Des robots apprennent à connaître leur corps grâce à une simple caméra
Des chercheurs du MIT CSAIL ont conçu Neural Jacobian Fields, ou NJF, un système qui apprend à un robot comment son corps réagit à ses commandes en l’observant. Cette approche pourrait simplifier le contrôle de robots souples, rigides ou aux formes inhabituelles, sans multiplier les capteurs embarqués.

Pour manipuler un objet, se déplacer ou simplement éviter de se déformer de façon imprévisible, un robot doit savoir ce que produisent ses propres commandes. Cela paraît élémentaire pour un bras industriel rigide, dont les pièces et les angles sont précisément connus. C’est beaucoup plus délicat pour une main souple, un mécanisme imprimé en 3D ou une machine inspirée du vivant, dont la forme peut changer pendant l’action.
Des chercheurs du laboratoire CSAIL du MIT proposent une autre voie : apprendre au robot à observer son propre corps. Leur système, baptisé Neural Jacobian Fields, ou NJF, construit un modèle des mouvements de la machine à partir d’images. L’objectif n’est pas de doter un robot d’une conscience au sens humain du terme. Il s’agit de lui fournir une représentation pratique de son corps, afin qu’il puisse anticiper l’effet de ses commandes et corriger son mouvement.
Cette approche déplace une partie du travail habituellement confié aux ingénieurs. Au lieu de décrire à l’avance, pièce par pièce, la manière dont une structure doit se comporter, le robot expérimente et tire les leçons de ce qu’une caméra voit.

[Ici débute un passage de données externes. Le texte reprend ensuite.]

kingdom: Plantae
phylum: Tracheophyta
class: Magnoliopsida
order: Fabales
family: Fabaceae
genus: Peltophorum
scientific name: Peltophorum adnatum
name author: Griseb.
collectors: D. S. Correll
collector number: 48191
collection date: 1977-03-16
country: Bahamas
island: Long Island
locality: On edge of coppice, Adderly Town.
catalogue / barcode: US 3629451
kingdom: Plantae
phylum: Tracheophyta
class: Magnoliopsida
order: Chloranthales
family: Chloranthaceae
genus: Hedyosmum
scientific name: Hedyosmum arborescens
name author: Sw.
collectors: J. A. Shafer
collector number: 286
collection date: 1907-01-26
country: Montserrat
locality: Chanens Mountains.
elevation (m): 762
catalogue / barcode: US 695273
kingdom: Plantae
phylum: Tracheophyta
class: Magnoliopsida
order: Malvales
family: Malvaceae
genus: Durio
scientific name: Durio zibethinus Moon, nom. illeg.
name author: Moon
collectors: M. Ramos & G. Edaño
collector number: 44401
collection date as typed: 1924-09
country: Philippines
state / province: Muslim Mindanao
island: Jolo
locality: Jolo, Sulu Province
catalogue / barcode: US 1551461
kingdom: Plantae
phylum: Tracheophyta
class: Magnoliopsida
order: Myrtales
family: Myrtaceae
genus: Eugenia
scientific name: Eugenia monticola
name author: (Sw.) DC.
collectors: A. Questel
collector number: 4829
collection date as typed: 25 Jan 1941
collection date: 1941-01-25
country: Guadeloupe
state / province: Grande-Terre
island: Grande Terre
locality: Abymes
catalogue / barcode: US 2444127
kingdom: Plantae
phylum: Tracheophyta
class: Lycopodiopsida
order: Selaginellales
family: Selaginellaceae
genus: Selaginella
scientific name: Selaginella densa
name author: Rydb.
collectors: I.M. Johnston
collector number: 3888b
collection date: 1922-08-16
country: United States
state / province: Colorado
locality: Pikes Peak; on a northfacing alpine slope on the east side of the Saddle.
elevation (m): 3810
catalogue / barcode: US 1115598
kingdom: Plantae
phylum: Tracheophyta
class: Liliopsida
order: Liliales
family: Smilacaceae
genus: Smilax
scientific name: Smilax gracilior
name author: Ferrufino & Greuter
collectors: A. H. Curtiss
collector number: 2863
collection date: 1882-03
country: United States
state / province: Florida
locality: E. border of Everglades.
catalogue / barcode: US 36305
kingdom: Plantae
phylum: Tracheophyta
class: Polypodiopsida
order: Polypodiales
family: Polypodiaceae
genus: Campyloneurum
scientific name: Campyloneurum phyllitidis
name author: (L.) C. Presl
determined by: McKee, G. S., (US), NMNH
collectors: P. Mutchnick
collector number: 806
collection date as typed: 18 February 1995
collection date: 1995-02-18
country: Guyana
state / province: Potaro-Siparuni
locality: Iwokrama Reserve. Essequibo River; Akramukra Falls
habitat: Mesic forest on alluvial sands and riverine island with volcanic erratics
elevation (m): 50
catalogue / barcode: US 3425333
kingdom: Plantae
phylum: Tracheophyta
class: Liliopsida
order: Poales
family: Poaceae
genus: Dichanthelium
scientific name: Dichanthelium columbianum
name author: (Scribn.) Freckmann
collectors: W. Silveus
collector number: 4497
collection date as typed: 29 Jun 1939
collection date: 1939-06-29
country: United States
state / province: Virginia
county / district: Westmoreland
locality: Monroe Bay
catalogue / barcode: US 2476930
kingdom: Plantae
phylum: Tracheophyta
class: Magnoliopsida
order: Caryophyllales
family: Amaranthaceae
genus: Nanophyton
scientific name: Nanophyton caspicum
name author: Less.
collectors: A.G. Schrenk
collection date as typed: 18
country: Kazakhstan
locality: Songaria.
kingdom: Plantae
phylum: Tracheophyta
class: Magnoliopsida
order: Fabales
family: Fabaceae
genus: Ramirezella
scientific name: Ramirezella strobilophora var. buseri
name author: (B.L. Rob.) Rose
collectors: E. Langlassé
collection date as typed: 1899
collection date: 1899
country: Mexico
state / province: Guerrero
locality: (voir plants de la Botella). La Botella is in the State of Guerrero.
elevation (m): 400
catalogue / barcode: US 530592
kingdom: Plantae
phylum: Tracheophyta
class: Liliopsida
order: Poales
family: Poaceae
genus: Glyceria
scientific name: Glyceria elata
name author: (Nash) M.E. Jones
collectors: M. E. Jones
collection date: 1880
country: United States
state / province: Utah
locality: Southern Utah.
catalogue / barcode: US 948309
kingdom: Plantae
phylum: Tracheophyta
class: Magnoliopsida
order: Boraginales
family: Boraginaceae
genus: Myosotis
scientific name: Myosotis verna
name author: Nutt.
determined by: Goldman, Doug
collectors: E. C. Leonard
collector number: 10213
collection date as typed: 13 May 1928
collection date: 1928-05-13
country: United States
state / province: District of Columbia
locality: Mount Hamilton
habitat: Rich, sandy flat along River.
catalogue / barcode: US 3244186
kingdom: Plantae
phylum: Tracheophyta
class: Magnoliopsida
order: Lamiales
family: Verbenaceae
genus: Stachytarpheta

Pourquoi un robot doit-il modéliser son propre corps ?
Un robot classique repose souvent sur deux piliers : un modèle mécanique détaillé et des capteurs installés dans sa structure. Le modèle relie les commandes envoyées aux moteurs aux mouvements attendus. Les capteurs mesurent ensuite, par exemple, la position d’une articulation, une déformation ou une pression.
Cette recette fonctionne très bien lorsqu’un robot est rigide, standardisé et construit avec une géométrie connue. Mais elle devient plus exigeante dès que la machine est souple. Un doigt flexible peut se courber différemment selon sa position, l’objet touché ou l’usure du matériau. Décrire avec précision toutes ces réactions réclame des calculs complexes, des mesures nombreuses et parfois du matériel coûteux.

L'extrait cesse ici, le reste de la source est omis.